もしかしたら今日はインが会いに来てくれるかも。そう、何度思っただろう。

 

『でも、良い報告があるぜ。俺、さっきインと窓越しに喋ってきた』

『っな、なんで!?フロムだけ!僕は!?』

『これでもコッソリ親の目盗んで会ってきたんだよ!子供が病気になると、完全に治るまで、子供同士じゃ会うなって言いつだからな』

『でも、僕だって……インに、会いたいのに』

——僕の方がインに会いたいのに。

 

 あの日以来、無視されるのが怖くて村に近寄れない僕が悪いのに、どうしてもフロムがズルくて、羨ましくて、僕は片手に抱えていた本をぎゅっと握り締めた。

 毎日持ち歩いている『きみとぼくの冒険』。その第1巻。

 

 何度も何度も読む練習をして、今では本を見なくても1巻だけなら全部暗記して読み上げられるようになった。けれど、この本は中に描いてある絵も大事な物語の一つなので、こうして毎日持って来るのだ。

 

『インのやつ、このまま熱が下がったら、明日には外に出ていいって言われたってさ!』

『ほんとう!?』

『ああ!まぁ、まだ病み上がりだから無理はできないけど、家の中も飽きたらってアイツ凄く喜んでた』

『そっか……』

 

 フロムの言葉に僕の心は一旦落ち込んだ気持ちが、もう一度しっかり浮上するのを感じた。  

 

 心がフワフワする。

 あぁ、もうすぐだ。もうすぐインに会える。

 

 もういつからインに会っていないだろう。そもそも出会ってからそう時間が経っていないのに、僕にとっては凄く凄く前からインとは出会っていた気がする。僕にとって、インの居なかった人生なんて、まるで無かったみたいに。

 

 そして、きっとインに会えていなかった日も数えれば10日程度の話だろうに、もう凄く凄く前から会えていない気もする。それこそ何年も会っていないような。

 

 僕の中での時間の感覚が、インの部分だけはおかしくなってしまったみたいだ。

 

『それと、インが言ってたぞ』

『インが?なんて?』

 

 僕はフロムの言葉に被せるように口を開いていた。インが言っていた事。直接じゃなくても、なんでも聞きたい。一番は直接聞きたいけど、今は間接的でもいい。なんだって知りたい。

 

『早く、オブに会いたいってさ』

『…………っ』

 

 それを聞いた瞬間の僕は、きっとこの世界で誰よりも幸福だったに違いないと思う。会いたい人が生きていて、そして、会いたい人が自分にも会いたがっている。

 

 こんなに幸福な事って他にないと思う。その時、何故か僕はお腹の下あたりがピリピリするのを感じながら、凄く変な事を思ってしまった。

 

 

——–あぁ、生まれてきて良かった。

 

 

『アイツ、俺が会いに行ったのに、オブの事ばっかり聞いてくるんだぜ?せっかく俺が会いに行ってるのに。オブに時計返してくれた?とかオブは怒ってない?とかオブは風邪引いてない?とか。お前が風邪引いてるんだろ!って、俺おかしくってさ』

 

 そう言って笑うフロムの言葉を聞きながら、僕はどんどん体中の全てが熱くなっていくのを感じた。その時に僕の頭の中に浮かんだ言葉は、笑顔でインが口にしていた“しあわせ”の文字。

 

 その時、僕は心の底からその言葉の意味を理解したのだ。だから、インに教えてあげないといけない。
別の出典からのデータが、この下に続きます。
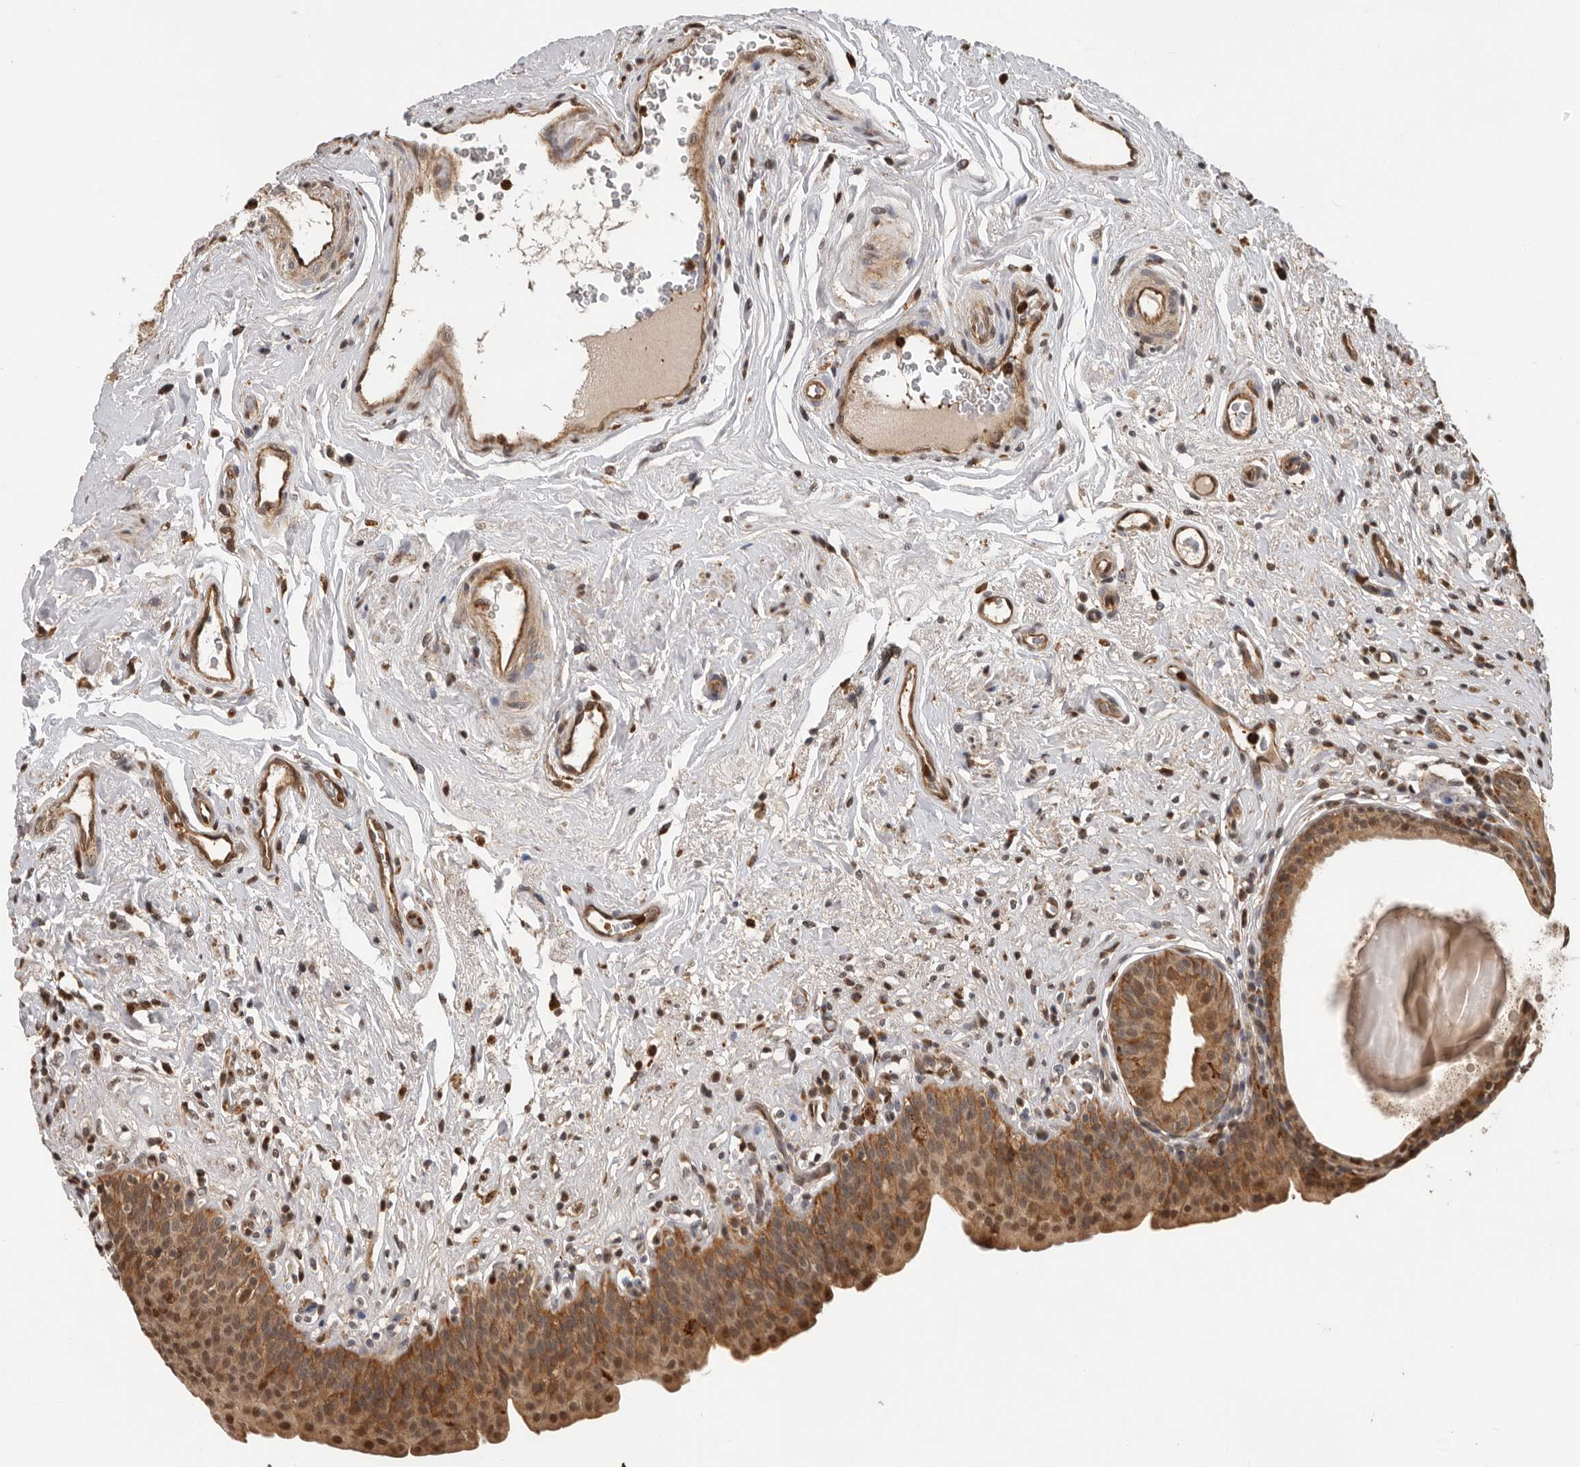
{"staining": {"intensity": "moderate", "quantity": ">75%", "location": "cytoplasmic/membranous,nuclear"}, "tissue": "urinary bladder", "cell_type": "Urothelial cells", "image_type": "normal", "snomed": [{"axis": "morphology", "description": "Normal tissue, NOS"}, {"axis": "topography", "description": "Urinary bladder"}], "caption": "Benign urinary bladder was stained to show a protein in brown. There is medium levels of moderate cytoplasmic/membranous,nuclear positivity in about >75% of urothelial cells. (DAB (3,3'-diaminobenzidine) IHC with brightfield microscopy, high magnification).", "gene": "RNF157", "patient": {"sex": "male", "age": 83}}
“しあわせ”は暖かいなんてものじゃないんだって。

 

 “しあわせ”は、とても、とても、熱いんだよ、と。

 

『でさぁ、インの奴またそこから変な事言うんだぜ!』

『…………』

『……え?おい、なんだよ!なんでオブ、お前』

——-泣いてるんだよ!?

 

 フロムの慌てたような言葉に、俺は『何を言ってるんだ?』と不思議に思った。僕は泣いてなんかいない。悲しくもないのに泣く訳ない。

 

 だって、こんなに嬉しいのに。

 

『あれ?』

 

 僕は自分の頬に触れてみると、確かにソコは濡れていた。しかもちょっとやそっとではなく、物凄く濡れている。

 次から次へと溢れてくる水。じょじょに、フロムの顔までぼやけて見えるようになってしまった。

 

『僕、泣いてないよ。だって悲しくない』

『……いや、泣いてるよ。どうしたんだよ!お前こそ風邪引いたんじゃないのか!?もう今日は帰れ!』

 

 フロムの言葉に、僕は首を横に振る。涙を止めるように袖で拭う。けれど、全然その涙は止まってくれない。

 

『帰らない。僕はインの話を聞くんだ』

『えぇぇ……泣いてる奴に話辛ぇよ』

『泣いてない、僕は、泣いてない。泣いてないよ』

『いや、泣いてるって』

 

 きっと、今フロムは酷く困った顔をしているに違いない。ただ、止まらぬ涙に、僕は膝を曲げて顔をかくすように蹲っているので、フロムがどんな顔をしているかなんて本当のところは分からない。

 

 けれど、しばらく『泣いてるだろ!』と引き下がる事なく口にしていたフロムの言葉が止み、次の瞬間には俺の丸くなった背中に暖かい何かが触れてくるのを感じた。

 

『わかったよ』

『……かなしくない。だから、僕は泣いてない』

『そうだな』

 

 それはフロムの手だった。

 ぎこちなく僕の背を撫でながら、フロムはやれやれといった様子で話を続けてくれた。フロムの口から語られるインは、確かにインで、僕は目をつむってその話を聞きながら、僕の中にインを想像して聞いた。

 

 

——-ごめんね、熱があって約束の時間に行けなかった。

——-ねぇ、オブ。時計、ちゃんとフロムから貰った?

——-オブは風邪引いてない?

——-オブ!オレ、オブにずっと会いたかったよ!

 

 

 僕は、僕の中に居るインに走って駆け寄り、インの手をギュッと握って、そして言った。

 

 イン、僕もキミにずっと会いたかった。話したい事がたくさんあるんだ。さぁ、隣に座って。今度は僕の話だけじゃなく、インの話もたくさん聞かせて。

 

 ねぇ、イン。僕はキミの事をたくさん、たくさん知りたいんだ。